Copy each of the items below word for word, including the short answer under each one. Leave the pictures out.

───

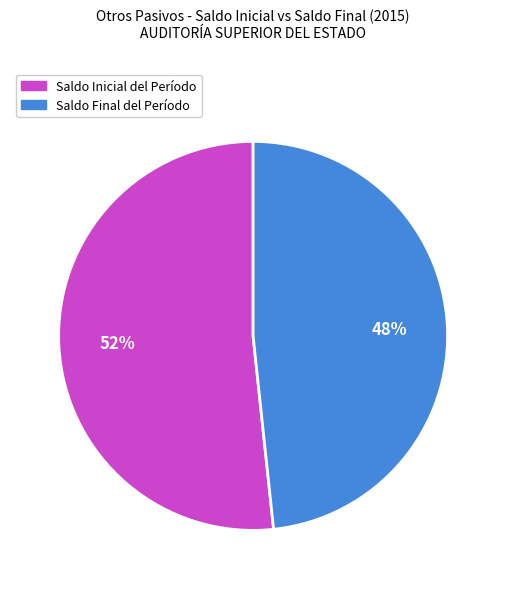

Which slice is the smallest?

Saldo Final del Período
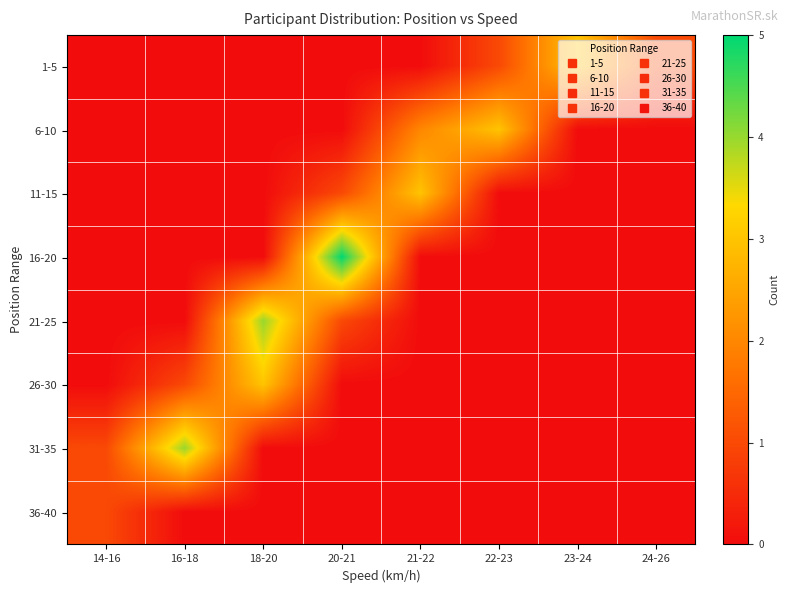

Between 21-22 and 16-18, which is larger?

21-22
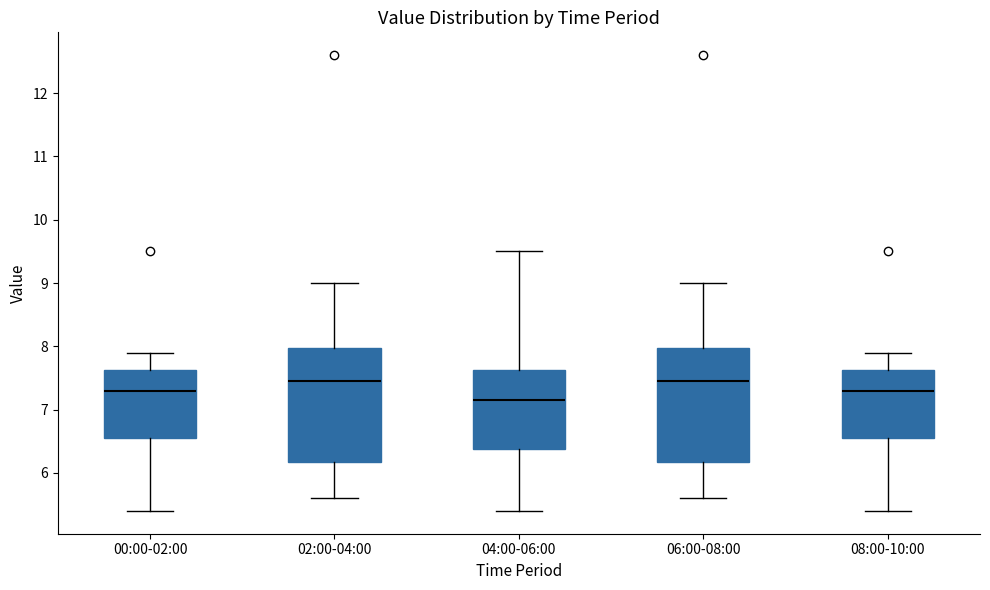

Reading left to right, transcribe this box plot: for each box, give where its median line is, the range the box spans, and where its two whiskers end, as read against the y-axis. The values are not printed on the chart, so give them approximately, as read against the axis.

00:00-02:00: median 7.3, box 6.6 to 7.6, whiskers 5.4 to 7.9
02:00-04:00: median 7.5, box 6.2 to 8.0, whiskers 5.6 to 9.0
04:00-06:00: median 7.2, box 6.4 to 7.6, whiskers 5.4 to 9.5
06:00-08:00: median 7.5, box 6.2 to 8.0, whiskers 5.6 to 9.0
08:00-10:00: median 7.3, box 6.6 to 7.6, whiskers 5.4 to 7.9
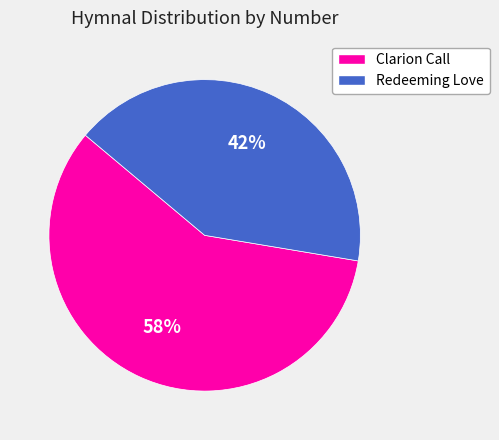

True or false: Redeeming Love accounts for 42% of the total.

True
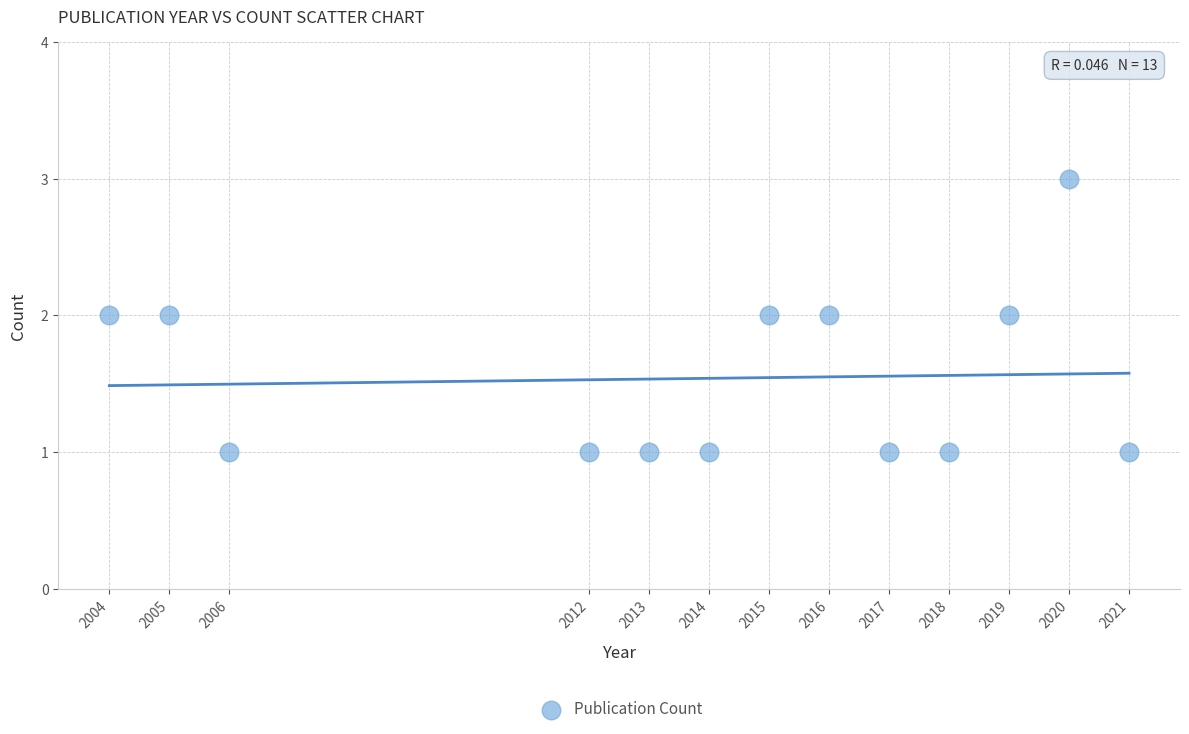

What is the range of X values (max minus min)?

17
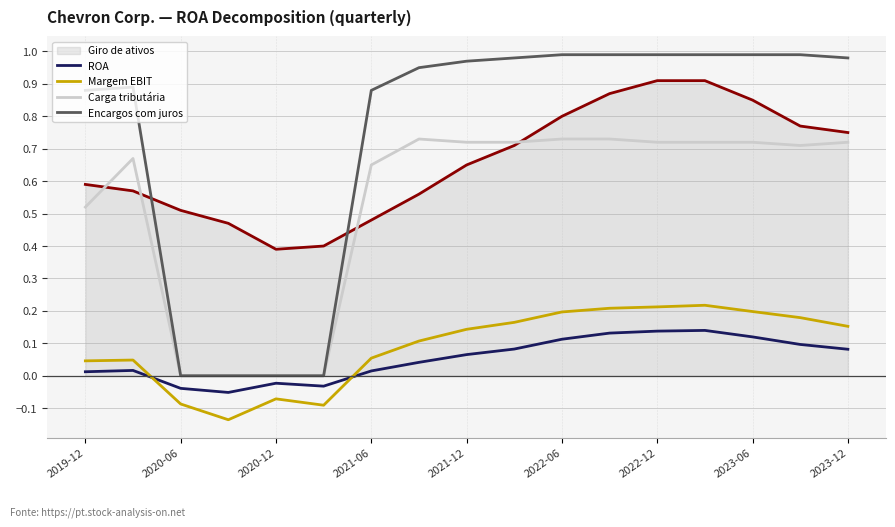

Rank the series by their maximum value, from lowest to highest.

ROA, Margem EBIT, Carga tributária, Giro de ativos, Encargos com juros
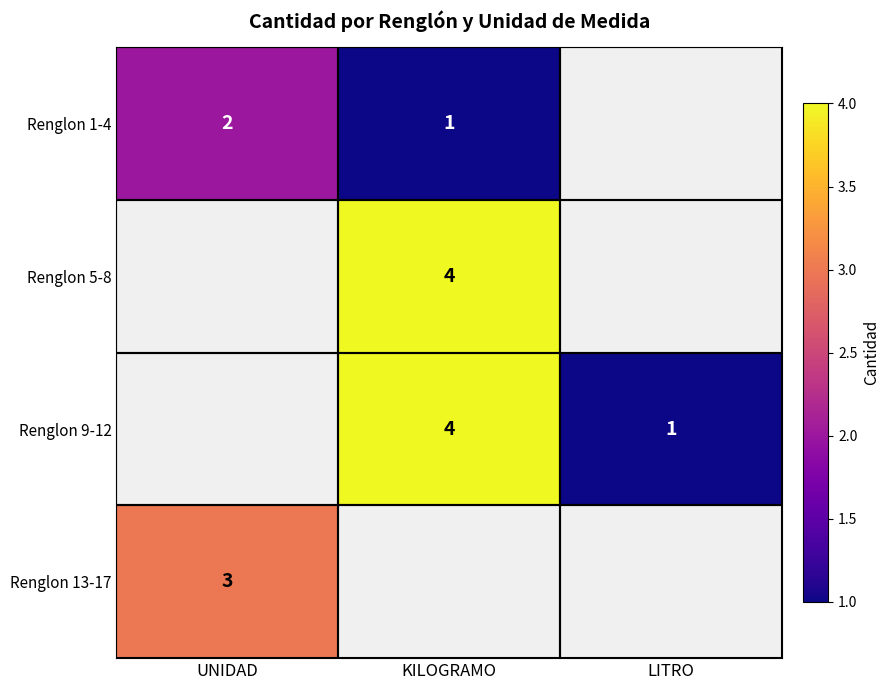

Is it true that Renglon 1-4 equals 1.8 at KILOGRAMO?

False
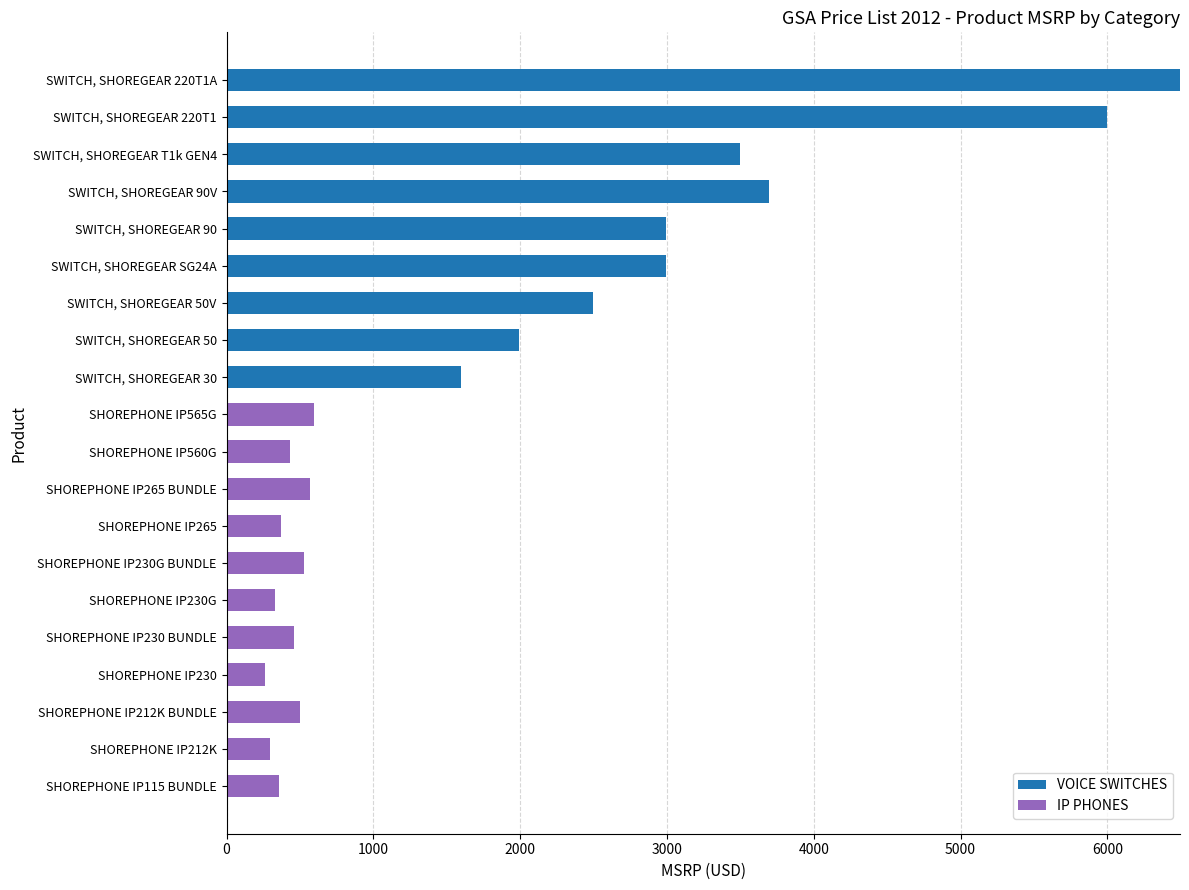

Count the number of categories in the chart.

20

───

-- SOLUTION BELOW --
Which slice is the smallest?

Saldo Final del Período

Between 21-22 and 16-18, which is larger?

21-22

Reading left to right, transcribe this box plot: for each box, give where its median line is, the range the box spans, and where its two whiskers end, as read against the y-axis. The values are not printed on the chart, so give them approximately, as read against the axis.

00:00-02:00: median 7.3, box 6.6 to 7.6, whiskers 5.4 to 7.9
02:00-04:00: median 7.5, box 6.2 to 8.0, whiskers 5.6 to 9.0
04:00-06:00: median 7.2, box 6.4 to 7.6, whiskers 5.4 to 9.5
06:00-08:00: median 7.5, box 6.2 to 8.0, whiskers 5.6 to 9.0
08:00-10:00: median 7.3, box 6.6 to 7.6, whiskers 5.4 to 7.9

True or false: Redeeming Love accounts for 42% of the total.

True

What is the range of X values (max minus min)?

17

Rank the series by their maximum value, from lowest to highest.

ROA, Margem EBIT, Carga tributária, Giro de ativos, Encargos com juros

Is it true that Renglon 1-4 equals 1.8 at KILOGRAMO?

False

Count the number of categories in the chart.

20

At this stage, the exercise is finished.